THE CROSS

The Gospel according to Luke: Jesus told them, "The Son of Man must suffer much and be rejected by the elders, the chief priests and the teachers of the Low. He will be put to death, but three days later he will be raised to life". And He said to them all, "If anyone wants to come with me, he must forget himself, take up his cross every day, and follow me".

"Hades seized a body, and lo! It discovered God. It seized earth, and, behold! It encountered heaven; it seized visible, and was overcome by the invisible. O death, where is your sting? O Hades, where is your victory? Christ is risen and you are abolished. Christ is risen and life is freed." (St. John Chrysostom)

The crucified Christ, with His head gently leaning on the right shoulder, is shown on a cross. He has a loincloth around his hips. At the four extremities of the cross, which are trefoil-shaped, are representations of the four Evangelists.

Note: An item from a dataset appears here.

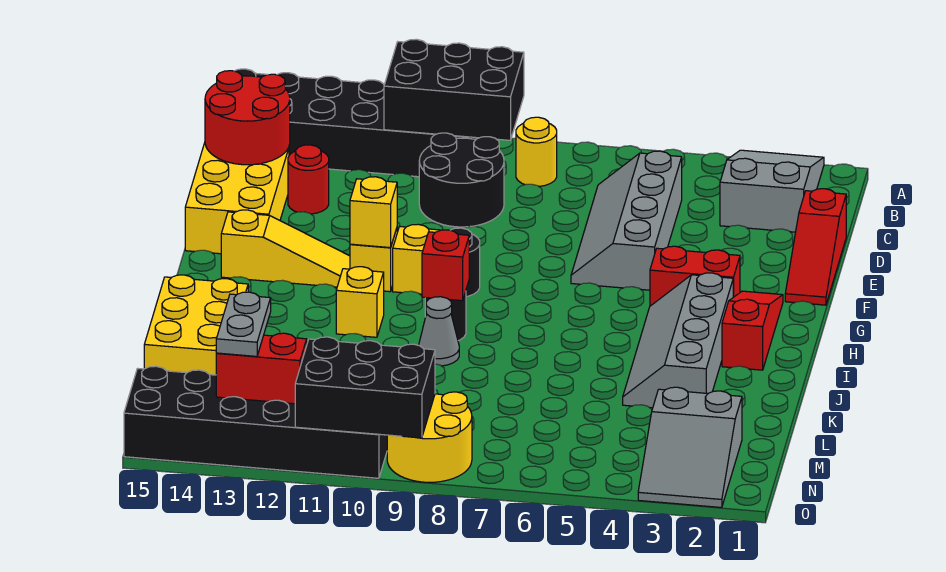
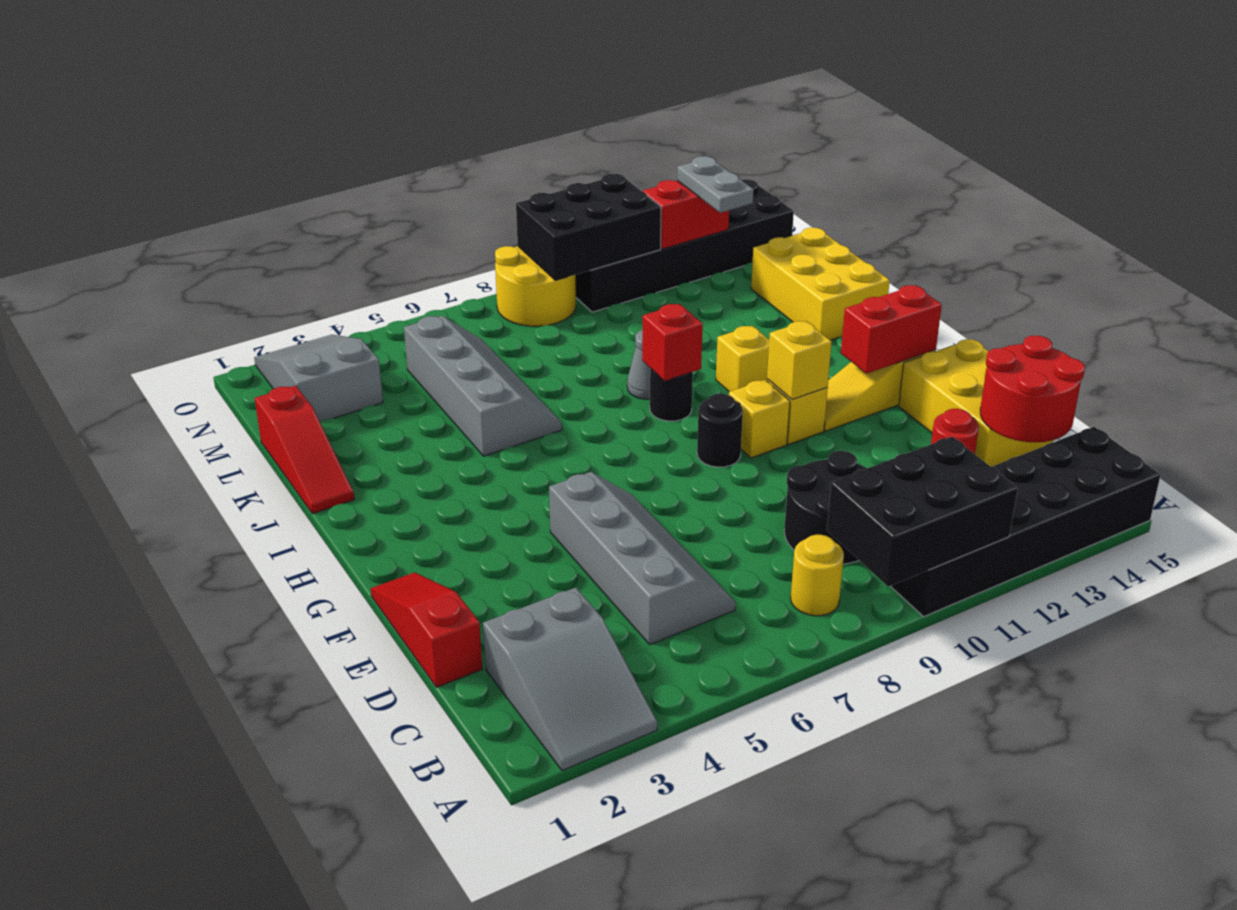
red 1x3 slope [722,291,783,370] -> red 1x3 slope moved to [255,386,354,514]
red 1x2 brick [650,246,740,306] -> red 1x2 brick moved to [841,285,942,374]
grey 2x4 slope [623,273,733,408] -> grey 2x4 slope moved to [404,316,562,456]

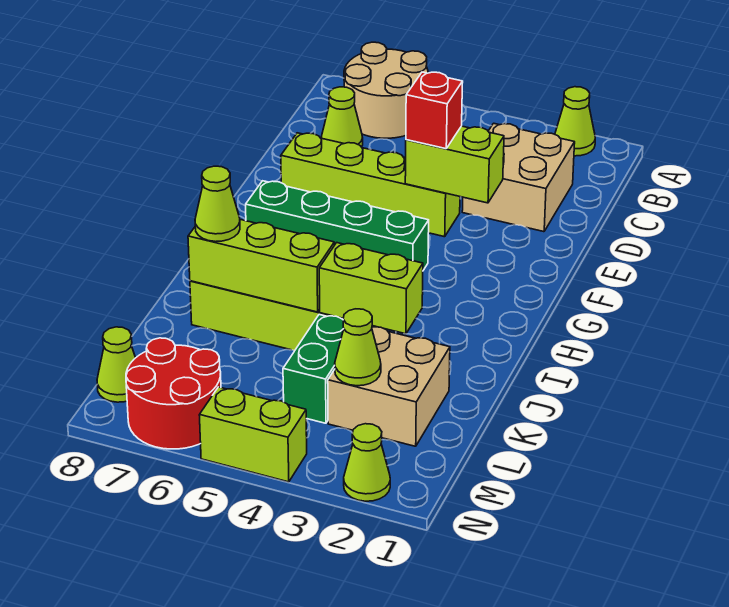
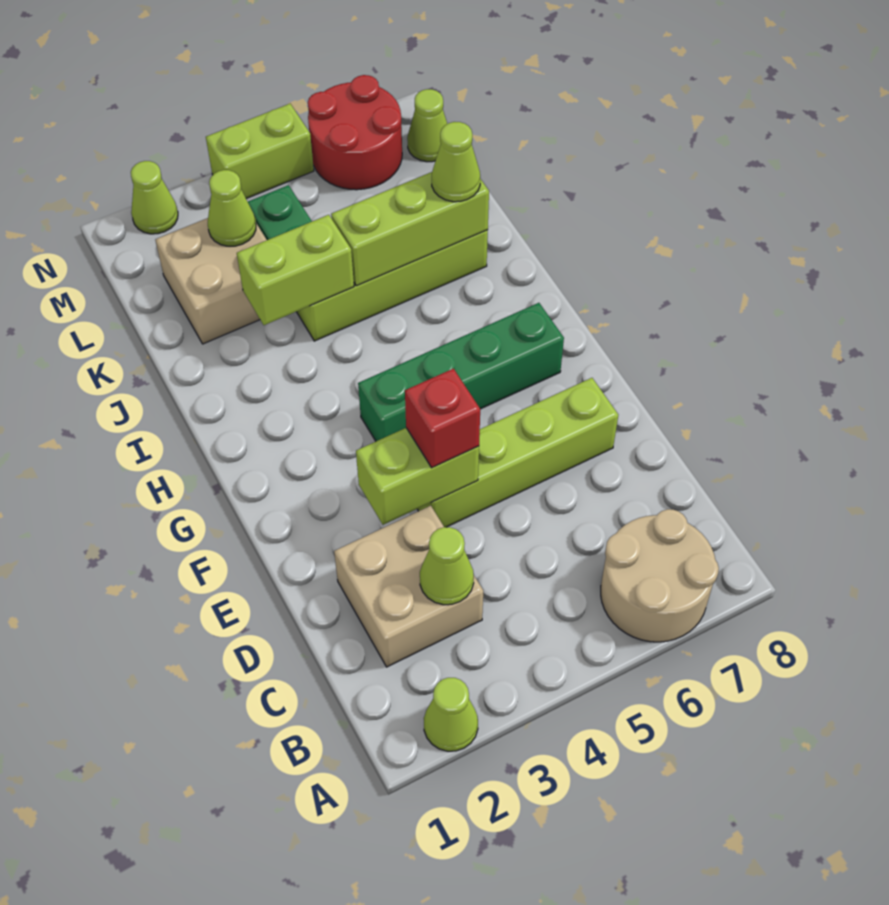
lime 1x1 cone [322,87,363,147] -> lime 1x1 cone moved to [420,527,474,605]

Gospels are the stories of the life of Christ as told in the first book of the New Testament. The authors, Matthew, Mark, Luke and John are called the Evangelists. Each of the four authors of the Gospels have a symbol traditionally associated with them: Matthew - winged man, angel; Mark - lion; Luke - ox; John - eagle. Symbols for the Saints were very common in manuscripts, early sculpture and wall paintings. This enabled the saints and stories to be recognizable at a time when literacy was rare.

The icon by the hand of Janusz Charczuk. Egg tempera on wood, priming on textile, background 23 K gold leaf. 56 x 51.5 cm (22 x 20.25 in) Based on16th century Macedonian icon.